This summer Lava was nasty to us (me). We had a guy in a skinny 14'er who flawlessly threaded the needle on a left sneak line there was no way a big loaded gear boat could have done. I was the sweep boat expecting to pick up his pieces... well my boat had a perfect line I just wasn't in it. Talk about luck, I have rewatched the go pro footie a million times, I swear my line and every oar stroke was on point but an messy surge and failure to let go of the oar meant I got to watch my girlfriend tube lava and then row son of lava from the passenger seat while I was in the water.
1st rule of the boat, stay in the boat.


----------



## Rick A (Apr 15, 2016)

I didn't think it was possible to get more excited about the trip but reading about your trip is getting me even more pumped up.


----------



## Gremlin (Jun 24, 2010)

mattman said:


> ...got 19,500 last time for Adrenaline Alley


Curious what you are calling Adrenaline Alley. We had 19,000 out of the dam at high tide in August last year. I didn't keep track of the days we hit rapids at their highest but some days definitely felt BIG. Also found a HUGE hole in the bottom of Tanner that was NOT expected!


----------



## mattman (Jan 30, 2015)

Horn, Granite, Hermit, Crystal. I ran the sneak lines on all of those at higher water, but did the traditional horn split at Horn, and the normal lines at Granite, Hermit this last time. Still went far right at Crystal. My friends in an 18' went right at Horn this last time and had one BIG ride!


----------



## yesimapirate (Oct 18, 2010)

Gremlin said:


> Curious what you are calling Adrenaline Alley. We had 19,000 out of the dam at high tide in August last year. I didn't keep track of the days we hit rapids at their highest but some days definitely felt BIG. Also found a HUGE hole in the bottom of Tanner that was NOT expected!

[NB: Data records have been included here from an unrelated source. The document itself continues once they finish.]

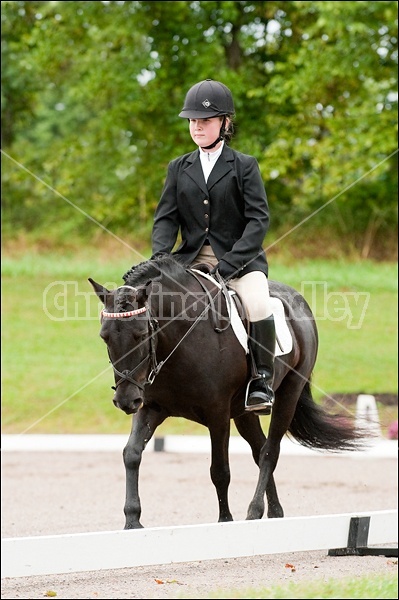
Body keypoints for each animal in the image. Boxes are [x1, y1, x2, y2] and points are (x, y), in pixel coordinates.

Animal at [89, 255, 368, 528]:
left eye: (141, 334)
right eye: (104, 337)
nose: (125, 401)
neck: (178, 341)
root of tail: (298, 301)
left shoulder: (218, 412)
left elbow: (220, 470)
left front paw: (225, 521)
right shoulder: (151, 407)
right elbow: (131, 454)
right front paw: (132, 520)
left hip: (289, 393)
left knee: (269, 452)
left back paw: (254, 511)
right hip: (244, 412)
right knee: (259, 449)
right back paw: (275, 513)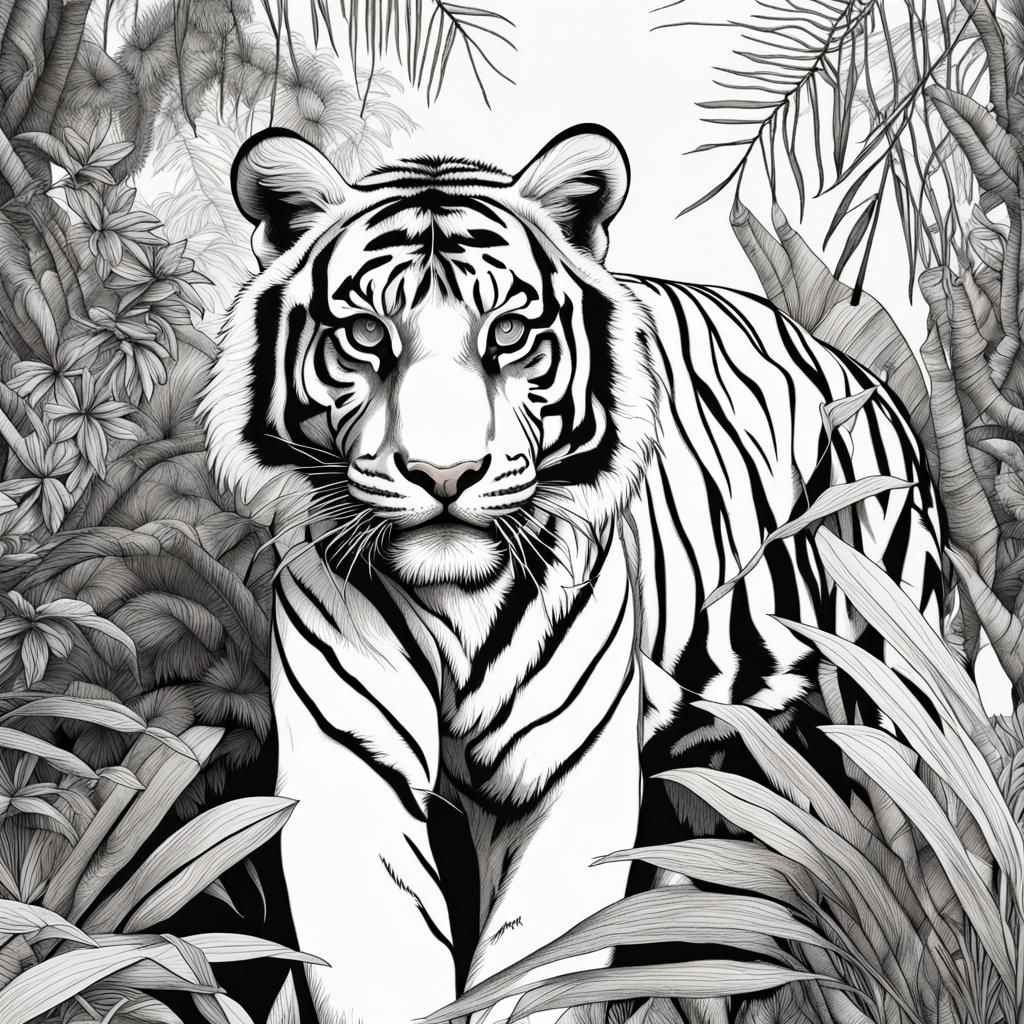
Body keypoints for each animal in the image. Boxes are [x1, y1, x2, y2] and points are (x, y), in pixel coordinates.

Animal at [200, 123, 945, 1024]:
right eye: (369, 335)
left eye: (509, 334)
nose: (444, 473)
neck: (455, 602)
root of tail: (863, 377)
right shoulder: (354, 768)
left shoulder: (568, 780)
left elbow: (536, 973)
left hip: (881, 718)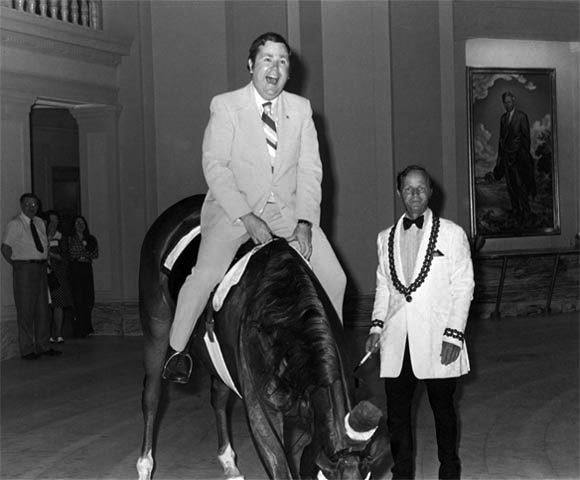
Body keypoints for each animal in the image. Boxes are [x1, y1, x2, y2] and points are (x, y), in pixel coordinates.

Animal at [137, 196, 386, 480]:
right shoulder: (261, 411)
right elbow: (278, 463)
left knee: (218, 397)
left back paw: (230, 464)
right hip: (156, 329)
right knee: (152, 396)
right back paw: (145, 466)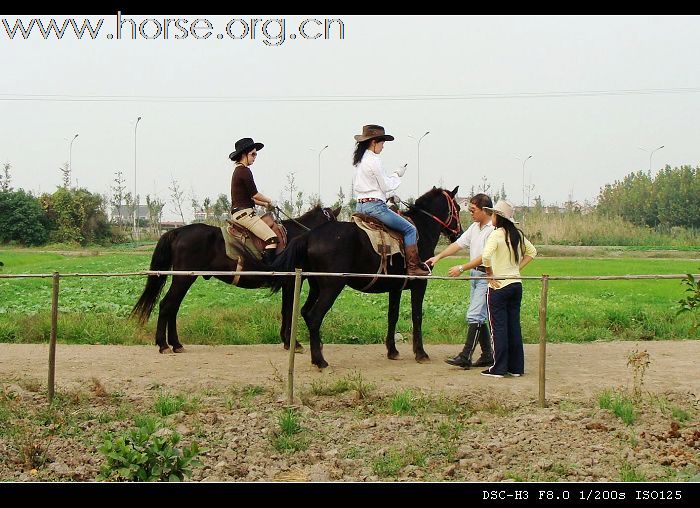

Slight side convo - If anyone has good pics of Tanner rapid, I would love to see them. Our 3yr old is named Tanner, and he would be so pumped to see a rapid named the same as him. I know it's not a monster rapid, but still.


----------



## Gremlin (Jun 24, 2010)

Not a great photo of Tanner Rapid but it was taken from our sweep boat the moment I was about to get walloped. The next photo in the series, there is no boat visible directly in front of the cat. This was the last picture of me in the Grand with my left bicep muscle tendon still attached to the radius. Boo.


----------



## yesimapirate (Oct 18, 2010)

Thanks Gremlin! Sorry about your arm muscle.


----------